Getting back to the problem, we consider the joint final state, $\sigma_{AE} := U_{AE} \rho_A \otimes | 0 \rangle\langle 0 |_E U^\dagger_{AE}$ which models the state of the atom and the photon after the interaction. We \begin{aligned} \sigma_{AE} &= \sum_{\alpha,\beta=0}^1 U_{AE} \rho_{\alpha\beta} | \alpha \rangle\langle \beta |_A \otimes | 0 \rangle\langle 0 |_E U^\dagger_{AE}\\ &= \rho_{00} U_{AE}| 00 \rangle\langle 00 | U^\dagger_{AE} +\rho_{10} U_{AE} | 10 \rangle\langle 00 | U^\dagger_{AE} + \rho_{01} U_{AE} | 00 \rangle\langle 10 | U^\dagger_{AE} + \rho_{11} U_{AE} | 10 \rangle\langle 10 | U^\dagger_{AE}\\ &= \rho_{00} | 00 \rangle\langle 00 | + \rho_{10} (\sqrt{1-p}| 10 \rangle + \sqrt{p} | 01 \rangle)\langle 00 | \\ &\qquad + \rho_{01} | 00 \rangle ( \sqrt{1-p}\langle 10 | +\sqrt{p} \langle 01 |) +\rho_{11} (\sqrt{1-p}| 10 \rangle + \sqrt{p} | 01 \rangle)( \sqrt{1-p}\langle 10 | +\sqrt{p} \langle 01 |) \end{aligned} where we have dropped the labels $$A$$ and $$E$$ for ease of notation. Now, we can trace out $$E$$ term by term to find \begin{aligned} \operatorname{tr}_E \sigma_{AE} &= \rho_{00} | 0 \rangle\langle 0 | + \rho_{10} \sqrt{1-p} | 1 \rangle\langle 0 | +\rho_{01} \sqrt{1-p} | 0 \rangle\langle 1 | + \rho_{11} [ p| 0 \rangle\langle 0 | + (1-p) | 1 \rangle\langle 1 | ]\\ &= \begin{pmatrix} \rho_{00} + p\rho_{11} & \sqrt{1-p} \rho_{10} \\ \sqrt{1-p}\rho_{01} & (1-p) \rho_{11} \end{pmatrix} \end{aligned} which describes the result of applying the channel once to the input state $$\rho$$.

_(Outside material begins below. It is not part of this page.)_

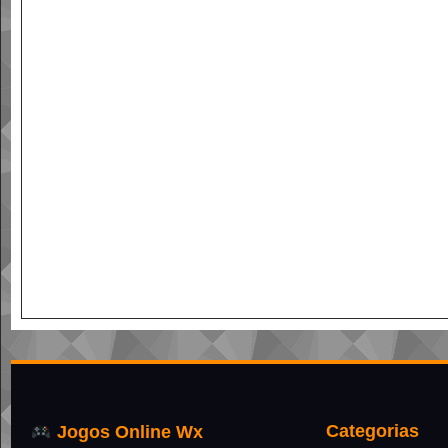
Categorias
Jogos Online Wx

4. We can write the mutual information of a state $$\rho_{AB}$$ in terms of the relative entropy, as $I(A:B)_\rho = D(\rho_{AB} \| \rho_A \otimes \rho_B).$ Likewise, if we apply a quantum channel $$\Lambda$$ to the be system alone, we apply $$\operatorname{id}\otimes \Lambda$$ to the bipartite state $$\rho_{AB}$$, yielding $$\sigma_{AB} := \operatorname{id}\otimes \Lambda (\rho_{AB})$$. So the mutual information can be written $I(A:B)_{\sigma} = D( \sigma_{AB}\| \sigma_A\otimes \sigma_B ).$ But $$\sigma_A = \rho_A$$, since only the identity channel was applied on the $$A$$ part, while $$\sigma_B = \Lambda(\rho_B)$$. Thus, \begin{aligned} I(A:B)_\sigma &= D( \sigma_{AB} \| \rho_A \otimes \Lambda(\rho_B) ) \\ &= D(\operatorname{id}\otimes \Lambda (\rho_{AB}) \| \operatorname{id}\otimes \Lambda (\rho_A\otimes \rho_B) ). \end{aligned} By the data processing inequality for the relative entropy, since $$\operatorname{id}\otimes \Lambda$$ is a CPTP map, we have $D(\operatorname{id}\otimes \Lambda (\rho_{AB}) \| \operatorname{id}\otimes \Lambda (\rho_A\otimes \rho_B) ) \leq D(\rho_{AB} \| \rho_A \otimes \rho_B)$ which proves $$I(A:B)_\sigma \leq I(A:B)_\rho$$ as desired.

1. This choice seems fairly obvious in retrospect, but I found it by guessing and checking with my current favorite scientific programming language, Julia.